**EXCERPT PROVIDED**
· · · · ·

Saint Alphonsus home health and hospice agency cited for ‘systemic failures’
Medicare plans to stop paying a Boise-based home health and hospice agency to care for people on Medicare and Medicaid after the agency failed two inspections.
Saint Alphonsus Home Health and Hospice fell out of compliance with a federal law that requires agencies to “provide services which are sufficient to meet the needs of its patients,” according to a March 17 legal notice by the Centers for Medicare and Medicaid Services.
Inspectors reported an unlicensed nurse and incidents where employees failed to administer drugs and treatments prescribed by patients’ physicians, among other problems.
The agency is a joint venture between Saint Alphonsus and Frontier Home Health and Hospice, a network of agencies in the Mountain West and Alaska. It has been approved to take Medicare patients since 1978 and provided hundreds of visits to Treasure Valley patients in its most recent fiscal year.
The violations “do not impact patient health and safety,” said Brad Hoaglun, director of communications and public relations for Saint Alphonsus Health System. “The home health agency strongly disagrees with the citations and is in the process of appealing the findings.”

· · · · ·

**SOURCE INFORMATION**

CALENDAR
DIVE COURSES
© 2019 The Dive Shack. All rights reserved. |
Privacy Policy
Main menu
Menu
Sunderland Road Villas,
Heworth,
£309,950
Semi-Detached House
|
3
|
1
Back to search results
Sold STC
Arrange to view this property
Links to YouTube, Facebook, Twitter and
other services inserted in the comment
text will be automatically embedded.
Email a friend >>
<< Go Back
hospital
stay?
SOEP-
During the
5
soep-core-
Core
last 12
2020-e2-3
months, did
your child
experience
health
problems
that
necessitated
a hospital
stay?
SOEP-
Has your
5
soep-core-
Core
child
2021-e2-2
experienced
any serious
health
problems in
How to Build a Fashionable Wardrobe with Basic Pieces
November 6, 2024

· · · · ·

**WHAT TO DO**
a - According to the article about the Saint Alphonsus home health and hospice agency, since what year has the agency been approved to take Medicare patients?
b - Extend the article about the Saint Alphonsus home health and hospice agency by writing the paragraphs that would follow its final sentence.

**RESULTS FOR THE EXERCISE**
a - Since 1978.

b -
The state’s Bureau of Facility Standards, which conducts inspections on behalf of Medicare, found violations Oct. 3 and again in a Dec. 6 follow-up inspection.
The October inspection report said that “systemic failures seriously impeded the agency’s organizational functioning and negatively impacted the quality, coordination and safety of patient care.” For example, one of the agency’s nurses provided care to 18 home-health patients without a current license.
The agency responded by saying it would check licenses at least monthly, taking workers off the patient schedule until they provide proof that they are licensed.
The December inspection found that, among other problems, Saint Alphonsus Home Health and Hospice did not make sure its staff followed patients’ care plans, which were incomplete. Employees failed to notify doctors of changes in patients’ conditions and did not give drugs and treatments as ordered by doctors, the inspection report said.
“This resulted in unmet patient needs and care provided without physician authorization,” the report said.
The state did another inspection more recently, but that inspection report is not yet public.
The agency filed its appeal Feb. 7, Hoaglun said. If the appeal is denied, the agency would have 30 days from April 3 to transfer patients to new health care providers.
The agency’s quality rating — 3 1/2 out of five stars — is slightly above the national average on the federal Home Health Compare website. More than 300 surveys from patients who received care from the agency between July 1, 2015, and June 30, 2016, gave it a rating slightly below average for Idaho and for the U.S., according to the website.